On your screen you set up a fake ID. One you will be using as a disguise today. You're hacking into a server on the other side of the country right now: an unsuspecting bank. We'll keep it nameless. For fun, you decide to type in your actual, real life in formation, just to better knock those constantly on your trail off your back. So, smiling a dead, flat smile at the screen, you begin filling your "fake" ID out. 

(Please don't actually write down your real name and such below. That is both unnecessary, and, um, this is about hackers.. so, yeah. Don't wanna get hacked! XD) 

Name: (Y/n)

Date of birth: (something that adds up to you being 24 years old :P) 

Card information: (bloopidy bloop, this part is fake) 

Address: CalUfOrniA ... "California US" (sorry, I am being rather silly today)

And other background information: skip

Okay!

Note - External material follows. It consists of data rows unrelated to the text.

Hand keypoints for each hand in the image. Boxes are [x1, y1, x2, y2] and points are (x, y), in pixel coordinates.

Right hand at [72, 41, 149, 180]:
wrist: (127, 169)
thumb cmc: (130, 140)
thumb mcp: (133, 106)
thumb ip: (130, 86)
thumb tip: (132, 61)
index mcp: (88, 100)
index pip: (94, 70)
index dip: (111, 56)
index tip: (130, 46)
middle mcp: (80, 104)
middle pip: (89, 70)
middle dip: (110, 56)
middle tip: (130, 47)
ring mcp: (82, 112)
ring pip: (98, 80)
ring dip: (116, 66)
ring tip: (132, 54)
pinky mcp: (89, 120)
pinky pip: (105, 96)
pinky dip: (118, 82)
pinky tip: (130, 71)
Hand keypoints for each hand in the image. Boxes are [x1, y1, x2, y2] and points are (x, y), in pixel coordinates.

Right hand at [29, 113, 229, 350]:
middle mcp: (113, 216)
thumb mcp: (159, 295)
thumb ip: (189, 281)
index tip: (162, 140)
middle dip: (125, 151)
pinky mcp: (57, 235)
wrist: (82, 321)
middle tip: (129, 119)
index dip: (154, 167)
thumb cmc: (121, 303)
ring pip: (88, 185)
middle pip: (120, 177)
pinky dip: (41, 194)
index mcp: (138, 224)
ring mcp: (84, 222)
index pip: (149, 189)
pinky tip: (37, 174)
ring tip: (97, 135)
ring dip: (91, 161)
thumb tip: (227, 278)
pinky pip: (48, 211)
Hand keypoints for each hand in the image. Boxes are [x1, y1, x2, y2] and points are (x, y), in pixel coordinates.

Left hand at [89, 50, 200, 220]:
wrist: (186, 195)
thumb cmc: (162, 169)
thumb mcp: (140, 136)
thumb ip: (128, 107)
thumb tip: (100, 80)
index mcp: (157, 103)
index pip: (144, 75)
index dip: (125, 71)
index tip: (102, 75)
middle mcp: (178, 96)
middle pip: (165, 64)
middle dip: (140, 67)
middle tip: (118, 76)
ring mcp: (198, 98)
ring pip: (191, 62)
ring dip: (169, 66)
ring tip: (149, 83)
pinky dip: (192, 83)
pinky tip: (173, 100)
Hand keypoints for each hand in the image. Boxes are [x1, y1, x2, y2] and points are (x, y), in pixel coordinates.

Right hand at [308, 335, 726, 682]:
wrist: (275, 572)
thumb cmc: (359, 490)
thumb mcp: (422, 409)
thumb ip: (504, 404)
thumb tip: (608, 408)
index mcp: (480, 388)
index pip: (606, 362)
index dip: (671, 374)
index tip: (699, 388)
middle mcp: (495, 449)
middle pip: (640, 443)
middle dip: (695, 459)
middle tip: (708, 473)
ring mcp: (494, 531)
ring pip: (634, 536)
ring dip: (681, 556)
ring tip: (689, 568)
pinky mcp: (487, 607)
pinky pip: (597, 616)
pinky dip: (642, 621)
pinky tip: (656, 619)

Once that part is finished, you press a custom button on your keyboard and sit back and watch the magic happen! Several accounts blip into existence in a neat list on your screen. All employees of the bank who use that server. You scan all the names, looking closely for any of them that sound like someone who would answer an email without checking first. You pick out the first fifteen of your targets, highlighting all their names before pressing a nifty little button that sends out a general selection of pre-written emails, each claiming to being sent at slightly different times. After a second or two of blankly staring at your screen, you inhale, glad to see that your messages haven't been collected by some firewall or detected as spam, meaning this is going to be an easy catch. 

You continue sending emails fifteen to eventually even fifty at a time, until nearly everyone working within the server has received a Trojan Horse. Next... The waiting game. Of course, for you there is never a completely boring moment. While you wait for the Trojan Horses to successfully infest a server, you set everything up for the next one. On an attached monitor to your laptop, there is a window open; it's soul purpose being to better visualize what is going on in the Web around you. As emails are opened, you see little dots on your screen, followed by loading bars, so you know exactly where the server is being accessed, and when you will have full control of that outlet. 

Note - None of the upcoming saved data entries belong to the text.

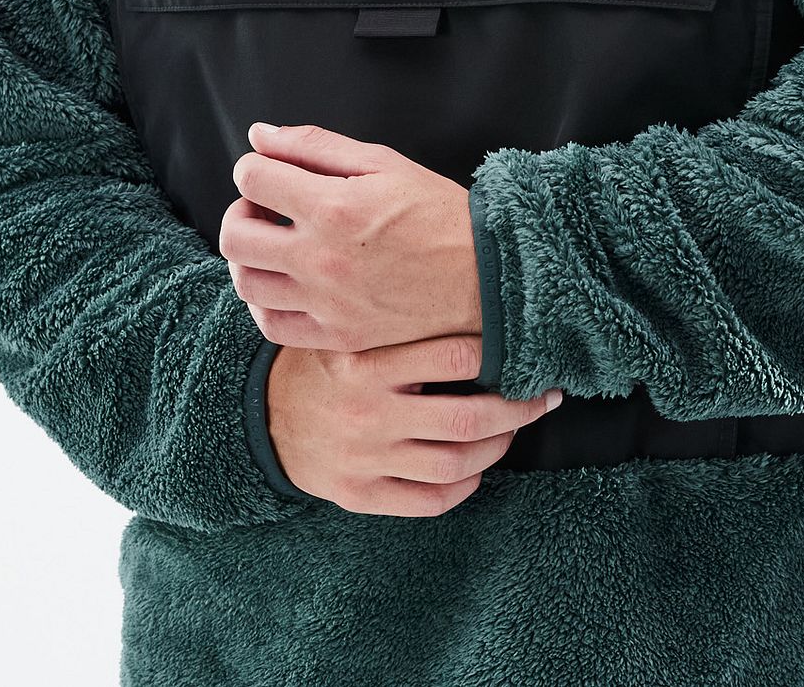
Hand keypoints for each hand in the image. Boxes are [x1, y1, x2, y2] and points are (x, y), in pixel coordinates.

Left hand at [220, 122, 481, 354]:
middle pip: (235, 235)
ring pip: (246, 282)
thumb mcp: (383, 162)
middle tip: (265, 207)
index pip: (252, 178)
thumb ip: (315, 145)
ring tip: (274, 244)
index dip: (253, 167)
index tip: (268, 171)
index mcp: (333, 206)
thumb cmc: (439, 213)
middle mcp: (321, 258)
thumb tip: (261, 135)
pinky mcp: (337, 336)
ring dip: (248, 256)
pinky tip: (284, 282)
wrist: (485, 276)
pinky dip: (264, 302)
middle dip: (241, 211)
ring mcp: (326, 303)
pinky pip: (271, 325)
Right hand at [267, 334, 564, 515]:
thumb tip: (470, 301)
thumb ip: (397, 321)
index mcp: (366, 361)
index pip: (451, 355)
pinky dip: (463, 487)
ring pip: (455, 464)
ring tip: (510, 430)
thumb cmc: (320, 365)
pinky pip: (430, 502)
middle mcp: (368, 411)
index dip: (498, 354)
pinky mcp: (361, 496)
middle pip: (467, 418)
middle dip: (518, 409)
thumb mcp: (349, 331)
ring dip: (497, 448)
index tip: (522, 350)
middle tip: (543, 398)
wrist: (261, 417)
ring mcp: (365, 458)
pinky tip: (473, 469)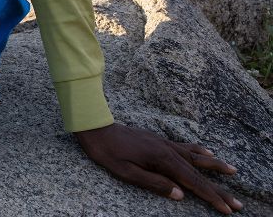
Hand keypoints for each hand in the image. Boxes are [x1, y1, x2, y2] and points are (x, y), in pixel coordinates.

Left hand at [76, 122, 241, 213]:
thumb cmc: (107, 152)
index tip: (227, 209)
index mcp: (162, 160)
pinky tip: (208, 152)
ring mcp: (164, 143)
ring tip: (233, 171)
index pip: (192, 182)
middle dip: (219, 188)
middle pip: (199, 171)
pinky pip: (185, 146)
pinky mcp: (159, 140)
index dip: (211, 196)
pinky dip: (200, 151)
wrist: (96, 127)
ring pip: (196, 157)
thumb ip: (154, 183)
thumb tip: (180, 195)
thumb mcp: (126, 172)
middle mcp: (168, 150)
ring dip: (216, 165)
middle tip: (238, 203)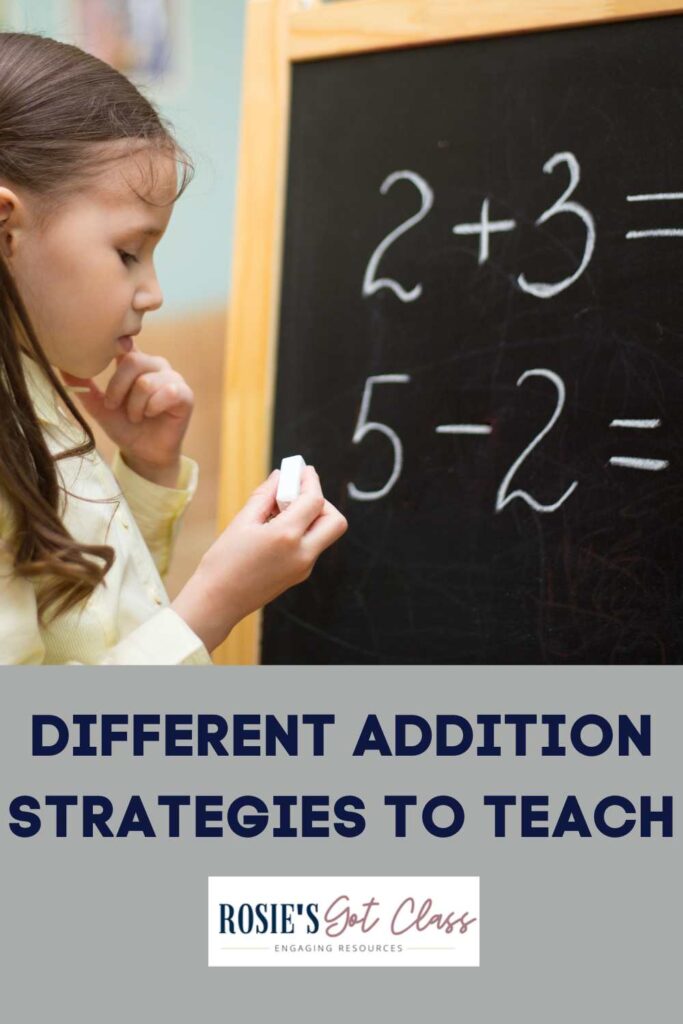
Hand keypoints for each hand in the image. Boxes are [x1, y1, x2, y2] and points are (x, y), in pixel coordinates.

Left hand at [61, 341, 193, 486]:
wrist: (144, 454)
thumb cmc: (124, 427)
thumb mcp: (99, 406)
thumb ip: (83, 386)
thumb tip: (60, 367)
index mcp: (135, 362)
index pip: (124, 343)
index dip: (114, 346)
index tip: (99, 355)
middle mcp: (155, 365)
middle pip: (133, 361)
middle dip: (117, 389)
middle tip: (114, 406)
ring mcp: (173, 378)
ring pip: (146, 382)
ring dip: (135, 406)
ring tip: (136, 417)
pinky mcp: (185, 395)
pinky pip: (167, 392)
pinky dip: (153, 407)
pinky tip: (152, 415)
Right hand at [171, 465, 347, 651]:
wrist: (218, 601)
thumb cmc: (224, 562)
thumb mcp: (242, 522)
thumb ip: (265, 496)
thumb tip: (280, 476)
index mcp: (286, 537)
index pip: (314, 500)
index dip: (310, 481)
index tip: (302, 470)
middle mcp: (303, 554)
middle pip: (335, 520)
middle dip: (321, 502)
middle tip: (297, 494)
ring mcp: (304, 567)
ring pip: (325, 534)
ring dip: (312, 517)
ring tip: (280, 512)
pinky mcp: (300, 575)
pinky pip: (312, 546)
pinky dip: (302, 531)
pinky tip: (277, 529)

Striking back a strand of hair, you finish up a new firewall of your own, adding it to your many layers of firewalls, before standing up to refill your large bottle of water and even go to the bathroom. On your way back you grab a granola bar, which is as hard as a brick to bite into, and do a small twirl in the kitchen since you do that sometimes.. and nobody has lived in the house as you in over four years now! 

Landing back in your spiny chair, you stretch your tight arms while looking at the screen, which has an annoying glare on it since the blinds behind you are open and you do most of your work in the day, believe it or not. Upon viewing the screen, you smile, seeing that already 10 people have "allowed" you access into the server, and the great thing about having many access points is that it's like a maze. More entrances; more exits. Harder to leave a trail behind. Speaking of leaving a trail behind.